Brief :: Repeat each of the records below line for line, with no changes, and leave the pictures out of your answer.
-- -- --
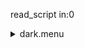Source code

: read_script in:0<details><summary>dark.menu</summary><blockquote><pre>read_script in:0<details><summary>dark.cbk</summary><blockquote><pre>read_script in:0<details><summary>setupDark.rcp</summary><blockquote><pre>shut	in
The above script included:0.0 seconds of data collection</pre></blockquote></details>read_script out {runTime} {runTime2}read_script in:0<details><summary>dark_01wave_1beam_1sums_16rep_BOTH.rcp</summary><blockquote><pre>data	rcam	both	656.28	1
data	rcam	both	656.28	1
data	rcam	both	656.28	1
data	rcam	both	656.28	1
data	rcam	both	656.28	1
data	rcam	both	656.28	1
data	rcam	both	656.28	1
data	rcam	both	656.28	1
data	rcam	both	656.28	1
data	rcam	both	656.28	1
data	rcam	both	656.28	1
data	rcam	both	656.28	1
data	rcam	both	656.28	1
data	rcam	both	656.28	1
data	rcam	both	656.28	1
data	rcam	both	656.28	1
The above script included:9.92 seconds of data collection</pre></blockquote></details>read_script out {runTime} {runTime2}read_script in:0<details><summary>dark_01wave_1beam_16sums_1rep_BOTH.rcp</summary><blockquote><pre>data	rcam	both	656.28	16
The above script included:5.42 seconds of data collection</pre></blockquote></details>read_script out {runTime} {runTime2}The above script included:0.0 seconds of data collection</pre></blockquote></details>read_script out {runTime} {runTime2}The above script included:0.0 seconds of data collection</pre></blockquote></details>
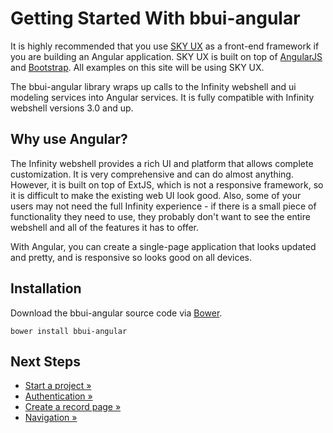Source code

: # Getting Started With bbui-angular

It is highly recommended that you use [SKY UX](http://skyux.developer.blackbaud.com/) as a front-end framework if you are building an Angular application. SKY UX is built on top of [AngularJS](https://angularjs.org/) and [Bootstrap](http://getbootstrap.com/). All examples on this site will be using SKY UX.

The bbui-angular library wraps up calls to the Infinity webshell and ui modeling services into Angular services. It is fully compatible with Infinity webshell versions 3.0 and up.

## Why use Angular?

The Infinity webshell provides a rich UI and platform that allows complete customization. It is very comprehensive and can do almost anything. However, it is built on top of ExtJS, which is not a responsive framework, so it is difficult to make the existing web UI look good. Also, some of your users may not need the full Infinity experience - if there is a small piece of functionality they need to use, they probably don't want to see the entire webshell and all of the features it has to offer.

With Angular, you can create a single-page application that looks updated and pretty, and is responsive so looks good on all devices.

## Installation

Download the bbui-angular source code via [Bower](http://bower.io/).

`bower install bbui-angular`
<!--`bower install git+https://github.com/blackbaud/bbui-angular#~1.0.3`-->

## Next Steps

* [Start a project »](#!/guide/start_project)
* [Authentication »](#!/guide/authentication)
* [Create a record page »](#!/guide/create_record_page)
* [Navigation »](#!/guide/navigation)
-- -- --
Written reply ::
Source code

: read_script in:0<details><summary>dark.menu</summary><blockquote><pre>read_script in:0<details><summary>dark.cbk</summary><blockquote><pre>read_script in:0<details><summary>setupDark.rcp</summary><blockquote><pre>shut	in
The above script included:0.0 seconds of data collection</pre></blockquote></details>read_script out {runTime} {runTime2}read_script in:0<details><summary>dark_01wave_1beam_1sums_16rep_BOTH.rcp</summary><blockquote><pre>data	rcam	both	656.28	1
data	rcam	both	656.28	1
data	rcam	both	656.28	1
data	rcam	both	656.28	1
data	rcam	both	656.28	1
data	rcam	both	656.28	1
data	rcam	both	656.28	1
data	rcam	both	656.28	1
data	rcam	both	656.28	1
data	rcam	both	656.28	1
data	rcam	both	656.28	1
data	rcam	both	656.28	1
data	rcam	both	656.28	1
data	rcam	both	656.28	1
data	rcam	both	656.28	1
data	rcam	both	656.28	1
The above script included:9.92 seconds of data collection</pre></blockquote></details>read_script out {runTime} {runTime2}read_script in:0<details><summary>dark_01wave_1beam_16sums_1rep_BOTH.rcp</summary><blockquote><pre>data	rcam	both	656.28	16
The above script included:5.42 seconds of data collection</pre></blockquote></details>read_script out {runTime} {runTime2}The above script included:0.0 seconds of data collection</pre></blockquote></details>read_script out {runTime} {runTime2}The above script included:0.0 seconds of data collection</pre></blockquote></details>
Source code

: # Getting Started With bbui-angular

It is highly recommended that you use [SKY UX](http://skyux.developer.blackbaud.com/) as a front-end framework if you are building an Angular application. SKY UX is built on top of [AngularJS](https://angularjs.org/) and [Bootstrap](http://getbootstrap.com/). All examples on this site will be using SKY UX.

The bbui-angular library wraps up calls to the Infinity webshell and ui modeling services into Angular services. It is fully compatible with Infinity webshell versions 3.0 and up.

## Why use Angular?

The Infinity webshell provides a rich UI and platform that allows complete customization. It is very comprehensive and can do almost anything. However, it is built on top of ExtJS, which is not a responsive framework, so it is difficult to make the existing web UI look good. Also, some of your users may not need the full Infinity experience - if there is a small piece of functionality they need to use, they probably don't want to see the entire webshell and all of the features it has to offer.

With Angular, you can create a single-page application that looks updated and pretty, and is responsive so looks good on all devices.

## Installation

Download the bbui-angular source code via [Bower](http://bower.io/).

`bower install bbui-angular`
<!--`bower install git+https://github.com/blackbaud/bbui-angular#~1.0.3`-->

## Next Steps

* [Start a project »](#!/guide/start_project)
* [Authentication »](#!/guide/authentication)
* [Create a record page »](#!/guide/create_record_page)
* [Navigation »](#!/guide/navigation)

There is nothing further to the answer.